Trotz UN-Behindertenkonvention – Krankenkassenversicherte haben keinen Anspruch auf Potenzmittel
Versicherter klagt auf Kostenerstattung von Potenzmittel wegen erektiler Dysfunktion
Das Bundessozialgericht (BSG) hat jetzt entschieden, dass ein Patient wegen der Versorgung mit dem Potenzmittel Cialis zur Behandlung seiner erektilen Dysfunktion von der beklagten Krankenkasse weder Kostenerstattung für die Vergangenheit noch künftige Naturalleistung beanspruchen kann. Im Ausgangsfall hatte ein Versicherter die Kosten für Cialis gegenüber der Barmer Ersatzkasse geltend gemacht, war aber abgewiesen worden. Daraufhin erhob er Klage gegen die Krankenkasse.

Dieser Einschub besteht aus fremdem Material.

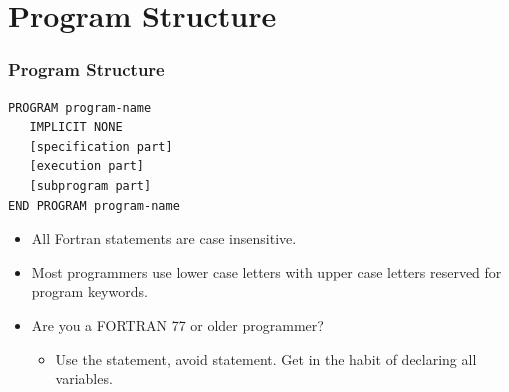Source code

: \documentclass[10pt,t]{beamer}
\begin{document}
\section{Program Structure}
\begin{frame}
  \frametitle{Program Structure}
    \begin{eblock}{}
      \begin{lstlisting}[language={[90]Fortran}]
PROGRAM program-name
   IMPLICIT NONE
   [specification part]
   [execution part]
   [subprogram part]
END PROGRAM program-name
      \end{lstlisting}
    \end{eblock}
  \begin{itemize}
    \item All Fortran statements are case insensitive.
    \item Most programmers use lower case letters with upper case letters reserved for program keywords.
    \item Are you a FORTRAN 77 or older programmer?
    \begin{itemize}
      \item Use the  statement, avoid  statement. Get in the habit of declaring all variables.
    \end{itemize}
  \end{itemize}
\end{frame}
\end{document}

Ausschluss von Potenzmittel ist keine Diskriminierung
Das BSG wies die Klage ab. Die Behandlung der erektilen Dysfunktion mit Cialis unterfalle nicht dem Leistungskatalog der gesetzlichen Krankenversicherung (GKV). § 34 Absatz 7 und 8 SGB V schließen Arzneimittel von der GKV-Versorgung aus, bei deren Anwendung eine Erhöhung der Lebensqualität im Vordergrund steht. Auch die UN-Konvention für die Rechte behinderter Menschen (UN-BRK) hebe den gesetzlichen Leistungsausschluss nicht auf. Die entsprechende Regelung ist in ihrem hier bedeutsamen Teil nicht hinreichend bestimmt, um unmittelbar angewendet zu werden; sie bedarf vielmehr einer Ausführungsgesetzgebung. Der Leistungsausschluss nach § 34 SGB V verstößt weder gegen das verfassungsrechtliche Benachteiligungs- noch gegen das konventionsrechtliche Diskriminierungsverbot. Er knüpft nicht an eine Behinderung in diesem Sinne an, sondern erfasst weitergehend im Vorfeld alle Fälle der Erkrankung oder Schwächung der Gesundheit, die in absehbarer Zeit voraussichtlich zu einer Krankheit führen. Soweit die Ausschlussregelung zugleich behinderte Menschen trifft, ist sie wegen des Gestaltungsspielraums des Gesetzgebers bei der Ausgestaltung des GKV-Leistungskatalogs noch gerechtfertigt. GG und UN-BRK fordern zur Achtung des Diskriminierungsverbots keine unverhältnismäßigen oder unbilligen Belastungen. Der Gesetzgeber verletzt seinen Gestaltungsspielraum nicht, wenn er angesichts der beschränkten finanziellen Leistungsfähigkeit der gesetzlichen Krankenversicherung solche Leistungen aus dem Leistungskatalog ausschließt, die in erster Linie einer Steigerung der Lebensqualität jenseits lebensbedrohlicher Zustände dienen. Dies gilt erst recht, wenn es sich um Bereiche handelt, bei denen die Übergänge zwischen krankhaften und nicht krankhaften Zuständen auch maßgeblich vom subjektiven Empfinden des einzelnen Versicherten abhängen können. Schließlich darf der Gesetzgeber auch aus Gründen der Rechtssicherheit klare Grenzlinien ziehen (BSG, Urteil vom 06.03.2012; Az.: B 1 KR 10/11 R).